### What is expected:
It would help if you retyped the data exactly, leaving out the pictures.

=== Data to use ===

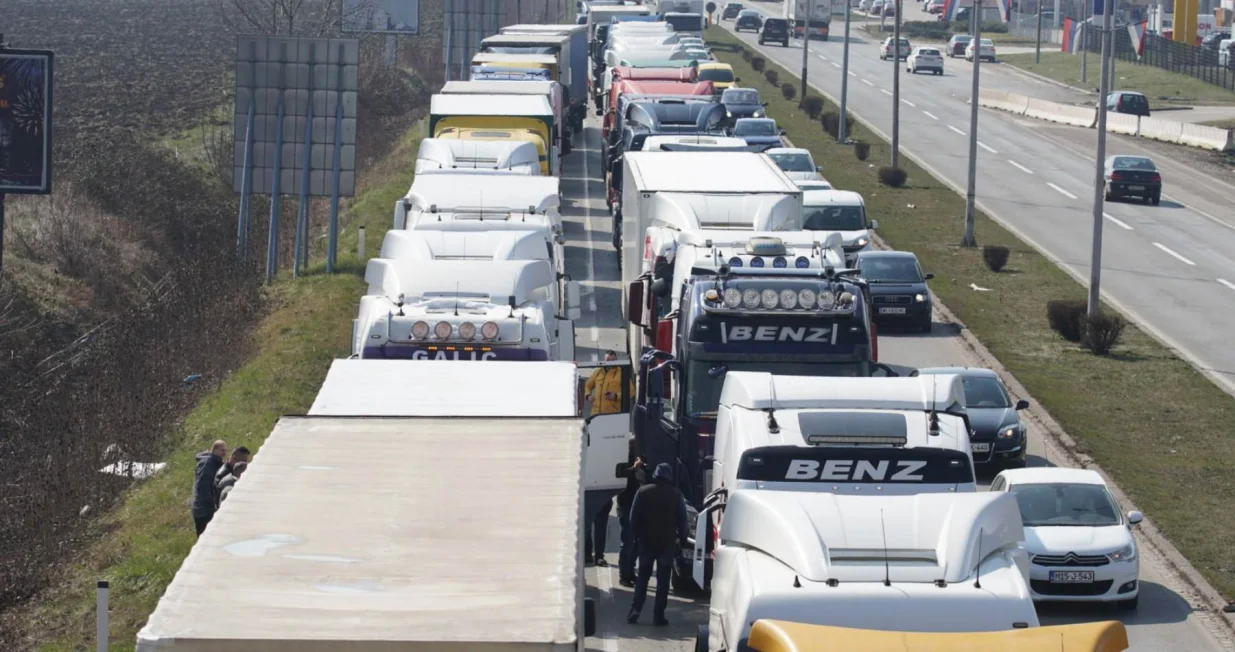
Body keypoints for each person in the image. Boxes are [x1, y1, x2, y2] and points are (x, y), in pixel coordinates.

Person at [627, 463, 689, 626]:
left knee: (642, 577)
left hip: (646, 541)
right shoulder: (676, 495)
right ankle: (658, 615)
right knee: (663, 581)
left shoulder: (643, 492)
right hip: (667, 543)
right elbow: (683, 520)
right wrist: (683, 538)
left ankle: (635, 610)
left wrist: (636, 536)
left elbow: (633, 517)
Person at [616, 436, 647, 587]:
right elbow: (620, 473)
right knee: (627, 541)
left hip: (636, 502)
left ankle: (630, 571)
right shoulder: (622, 459)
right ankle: (624, 574)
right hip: (625, 502)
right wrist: (634, 468)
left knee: (636, 541)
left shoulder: (638, 457)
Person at [192, 440, 227, 537]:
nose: (224, 453)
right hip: (204, 509)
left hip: (203, 508)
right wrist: (213, 506)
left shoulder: (213, 462)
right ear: (214, 449)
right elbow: (204, 487)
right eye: (222, 450)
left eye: (225, 451)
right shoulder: (208, 464)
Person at [584, 351, 632, 415]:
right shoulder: (598, 372)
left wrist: (616, 396)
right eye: (608, 360)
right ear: (604, 360)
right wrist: (588, 395)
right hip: (596, 415)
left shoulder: (621, 373)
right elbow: (588, 385)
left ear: (616, 360)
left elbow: (631, 392)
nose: (610, 362)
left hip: (612, 414)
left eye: (613, 360)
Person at [583, 497, 613, 567]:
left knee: (600, 528)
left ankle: (598, 556)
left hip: (603, 500)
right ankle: (588, 553)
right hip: (588, 498)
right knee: (587, 526)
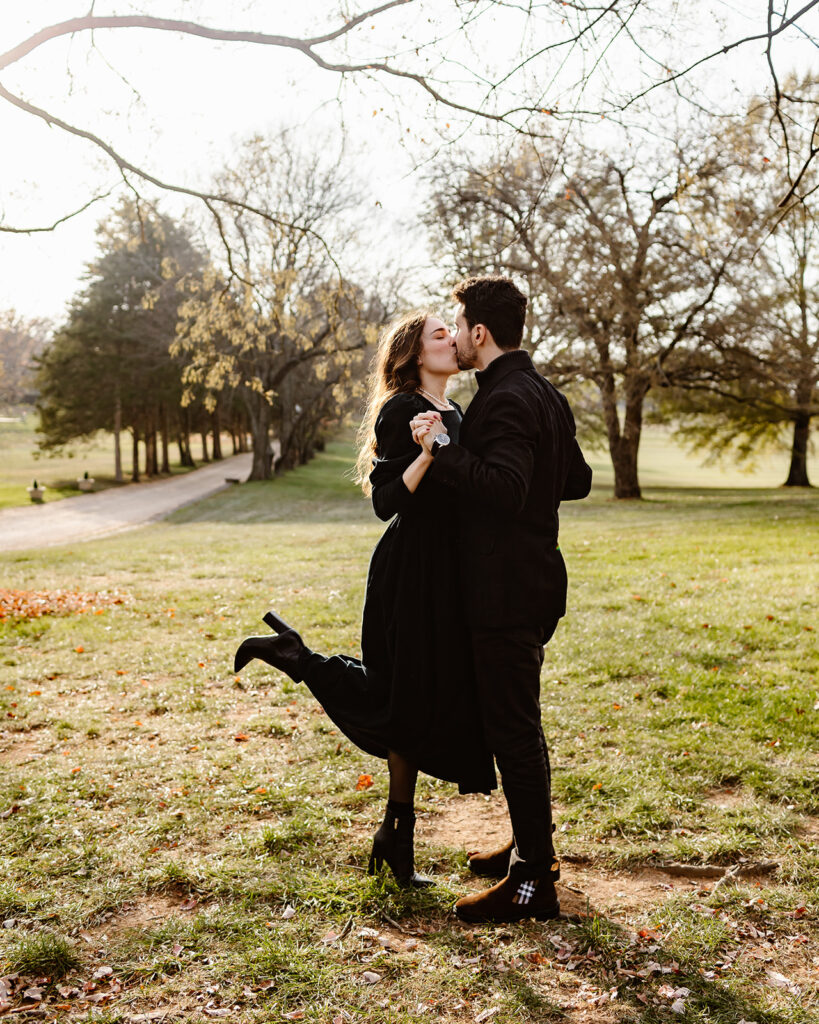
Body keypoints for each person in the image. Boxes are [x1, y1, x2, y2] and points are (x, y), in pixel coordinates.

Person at [233, 311, 496, 887]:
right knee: (403, 696)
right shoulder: (403, 408)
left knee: (415, 699)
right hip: (412, 572)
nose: (450, 341)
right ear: (411, 353)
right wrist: (428, 453)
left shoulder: (460, 412)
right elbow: (385, 501)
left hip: (448, 575)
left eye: (451, 334)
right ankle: (299, 660)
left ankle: (391, 838)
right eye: (437, 335)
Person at [409, 275, 592, 924]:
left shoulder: (508, 399)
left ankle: (532, 880)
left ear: (478, 333)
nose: (453, 337)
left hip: (506, 591)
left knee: (513, 730)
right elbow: (575, 479)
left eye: (457, 327)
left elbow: (506, 488)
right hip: (532, 580)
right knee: (514, 724)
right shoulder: (543, 393)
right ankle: (526, 844)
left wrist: (443, 447)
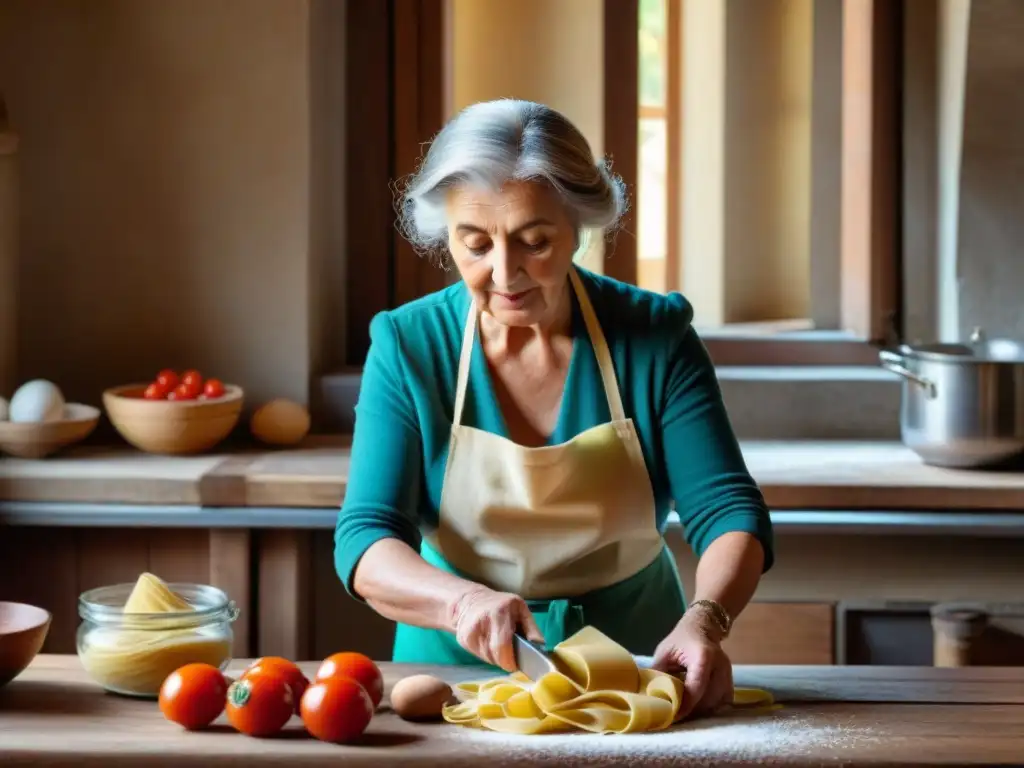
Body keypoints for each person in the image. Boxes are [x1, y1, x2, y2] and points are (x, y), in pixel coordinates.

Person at [334, 99, 774, 719]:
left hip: (636, 666)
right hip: (451, 673)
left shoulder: (653, 336)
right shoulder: (410, 344)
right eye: (476, 243)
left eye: (534, 241)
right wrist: (460, 603)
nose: (504, 272)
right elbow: (366, 536)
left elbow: (728, 509)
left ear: (579, 226)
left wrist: (706, 619)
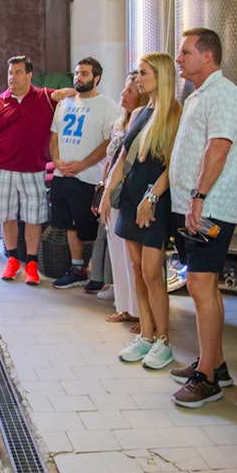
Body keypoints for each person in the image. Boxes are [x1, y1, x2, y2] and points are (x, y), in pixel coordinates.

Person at [166, 28, 237, 407]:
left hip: (210, 208)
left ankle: (207, 379)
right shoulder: (199, 94)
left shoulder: (224, 93)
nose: (178, 59)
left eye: (185, 52)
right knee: (205, 287)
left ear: (207, 56)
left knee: (199, 286)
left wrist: (198, 197)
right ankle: (216, 362)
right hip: (194, 206)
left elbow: (219, 147)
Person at [99, 53, 181, 370]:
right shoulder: (140, 113)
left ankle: (164, 340)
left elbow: (172, 166)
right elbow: (123, 158)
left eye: (143, 73)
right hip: (131, 197)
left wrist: (151, 199)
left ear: (160, 76)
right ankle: (146, 334)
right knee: (137, 269)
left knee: (152, 273)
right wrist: (108, 192)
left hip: (153, 201)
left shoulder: (175, 114)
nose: (137, 78)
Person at [0, 55, 58, 285]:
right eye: (10, 73)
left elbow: (68, 96)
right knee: (6, 216)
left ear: (29, 75)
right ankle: (13, 259)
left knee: (33, 218)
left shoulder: (45, 97)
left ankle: (32, 263)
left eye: (17, 72)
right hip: (2, 170)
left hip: (33, 170)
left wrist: (69, 93)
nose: (12, 78)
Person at [48, 57, 120, 289]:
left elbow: (110, 142)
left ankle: (98, 272)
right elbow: (54, 136)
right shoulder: (65, 103)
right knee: (69, 225)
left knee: (88, 227)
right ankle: (77, 268)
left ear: (96, 78)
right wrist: (57, 161)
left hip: (88, 177)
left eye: (85, 74)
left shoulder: (108, 106)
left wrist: (84, 164)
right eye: (77, 73)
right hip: (63, 176)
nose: (79, 78)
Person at [100, 71, 148, 327]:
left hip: (129, 191)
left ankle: (143, 313)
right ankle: (124, 305)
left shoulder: (142, 121)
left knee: (134, 258)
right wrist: (104, 187)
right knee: (116, 252)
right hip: (112, 189)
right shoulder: (121, 121)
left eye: (130, 90)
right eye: (124, 89)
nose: (124, 94)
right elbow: (111, 159)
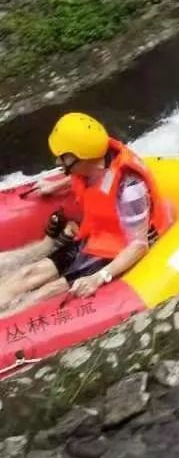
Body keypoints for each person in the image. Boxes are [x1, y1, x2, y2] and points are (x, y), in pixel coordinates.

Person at [0, 113, 168, 312]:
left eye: (63, 156)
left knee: (44, 293)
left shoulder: (130, 188)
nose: (57, 161)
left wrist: (100, 277)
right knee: (27, 274)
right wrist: (57, 186)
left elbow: (138, 245)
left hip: (116, 249)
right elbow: (92, 178)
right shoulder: (95, 163)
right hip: (95, 237)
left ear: (81, 157)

===

### Result below:
Body keypoints for each person in the image. Boxes are [x1, y1, x2, y2] and points are (x, y), in pixel coordinates.

Person at [627, 463, 689, 626]:
left knee: (642, 577)
left hip: (646, 541)
right shoulder: (676, 495)
right ankle: (658, 615)
right knee: (663, 581)
left shoulder: (643, 492)
right hip: (667, 543)
right elbow: (683, 520)
right wrist: (683, 538)
left ankle: (635, 610)
left wrist: (636, 536)
left elbow: (633, 517)
Person at [616, 436, 647, 587]:
right elbow: (620, 473)
right knee: (627, 541)
left hip: (636, 502)
left ankle: (630, 571)
right shoulder: (622, 459)
right ankle: (624, 574)
right hip: (625, 502)
right wrist: (634, 468)
left knee: (636, 541)
left shoulder: (638, 457)
Person at [192, 440, 227, 537]:
nose: (224, 453)
right hip: (204, 509)
left hip: (203, 508)
right wrist: (213, 506)
left shoulder: (213, 462)
right ear: (214, 449)
right elbow: (204, 487)
right eye: (222, 450)
left eye: (225, 451)
right shoulder: (208, 464)
Person at [584, 351, 632, 415]:
right shoulder: (598, 372)
left wrist: (616, 396)
right eye: (608, 360)
right ear: (604, 360)
right wrist: (588, 395)
right hip: (596, 415)
left shoulder: (621, 373)
right elbow: (588, 385)
left ear: (616, 360)
left elbow: (631, 392)
nose: (610, 362)
left hip: (612, 414)
left eye: (613, 360)
Person at [583, 497, 613, 567]:
left knee: (600, 528)
left ankle: (598, 556)
left hip: (603, 500)
right ankle: (588, 553)
right hip: (588, 498)
right knee: (587, 526)
Body keypoints for each person in the image. Boxes are [x1, y1, x2, y2] and points are (x, y), in pixel coordinates.

Person at [233, 311, 496, 887]:
right knee: (403, 696)
right shoulder: (403, 408)
left knee: (415, 699)
right hip: (412, 572)
nose: (450, 341)
right ear: (411, 353)
right wrist: (428, 453)
left shoulder: (460, 412)
right elbow: (385, 501)
left hip: (448, 575)
left eye: (451, 334)
right ankle: (299, 660)
left ankle: (391, 838)
right eye: (437, 335)
Person at [409, 275, 592, 924]:
left shoulder: (508, 399)
left ankle: (532, 880)
left ear: (478, 333)
nose: (453, 337)
left hip: (506, 591)
left knee: (513, 730)
right elbow: (575, 479)
left eye: (457, 327)
left elbow: (506, 488)
right hip: (532, 580)
right knee: (514, 724)
right shoulder: (543, 393)
right ankle: (526, 844)
left wrist: (443, 447)
Body keypoints for each person in the image. Boxes are [x1, y1, x2, y2] and points are (x, y), in pixel coordinates.

Person at [334, 99, 774, 719]:
left hip: (636, 666)
right hip: (451, 673)
left shoulder: (653, 336)
right shoulder: (410, 344)
right eye: (476, 243)
left eye: (534, 241)
right wrist: (460, 603)
nose: (504, 272)
right elbow: (366, 536)
left elbow: (728, 509)
left ear: (579, 226)
left wrist: (706, 619)
Body keypoints for each person in the image. Boxes are [x1, y1, x2, y2] and points are (x, y), in pixel coordinates.

Person at [166, 28, 237, 407]:
left hip: (210, 208)
left ankle: (207, 379)
right shoulder: (199, 94)
left shoulder: (224, 93)
nose: (178, 59)
left eye: (185, 52)
right knee: (205, 287)
left ear: (207, 56)
left knee: (199, 286)
left wrist: (198, 197)
right ankle: (216, 362)
right hip: (194, 206)
left elbow: (219, 147)
Person at [99, 53, 181, 370]:
right shoulder: (140, 113)
left ankle: (164, 340)
left elbow: (172, 166)
right elbow: (123, 158)
left eye: (143, 73)
right hip: (131, 197)
left wrist: (151, 199)
left ear: (160, 76)
right ankle: (146, 334)
right knee: (137, 269)
left knee: (152, 273)
right wrist: (108, 192)
left hip: (153, 201)
left shoulder: (175, 114)
nose: (137, 78)
Person at [0, 55, 58, 285]:
right eye: (10, 73)
left elbow: (68, 96)
right knee: (6, 216)
left ear: (29, 75)
right ankle: (13, 259)
left knee: (33, 218)
left shoulder: (45, 97)
left ankle: (32, 263)
left eye: (17, 72)
right hip: (2, 170)
left hip: (33, 170)
left wrist: (69, 93)
nose: (12, 78)
Person at [48, 57, 120, 289]:
left elbow: (110, 142)
left ankle: (98, 272)
right elbow: (54, 136)
right shoulder: (65, 103)
right knee: (69, 225)
left knee: (88, 227)
right ankle: (77, 268)
left ear: (96, 78)
right wrist: (57, 161)
left hip: (88, 177)
left eye: (85, 74)
left shoulder: (108, 106)
left wrist: (84, 164)
right eye: (77, 73)
right hip: (63, 176)
nose: (79, 78)
Person at [100, 71, 148, 327]:
left hip: (129, 191)
left ankle: (143, 313)
right ankle: (124, 305)
left shoulder: (142, 121)
left knee: (134, 258)
right wrist: (104, 187)
right knee: (116, 252)
right hip: (112, 189)
right shoulder: (121, 121)
left eye: (130, 90)
right eye: (124, 89)
nose: (124, 94)
right elbow: (111, 159)
Body keypoints for each person in the image. Boxes are [x1, y1, x2, y2] and points are (x, y), in pixel coordinates.

Person at [0, 113, 168, 312]:
left eye: (63, 156)
left knee: (44, 293)
left shoulder: (130, 188)
nose: (57, 161)
left wrist: (100, 277)
right knee: (27, 274)
right wrist: (57, 186)
left elbow: (138, 245)
left hip: (116, 249)
right elbow: (92, 178)
right shoulder: (95, 163)
right hip: (95, 237)
left ear: (81, 157)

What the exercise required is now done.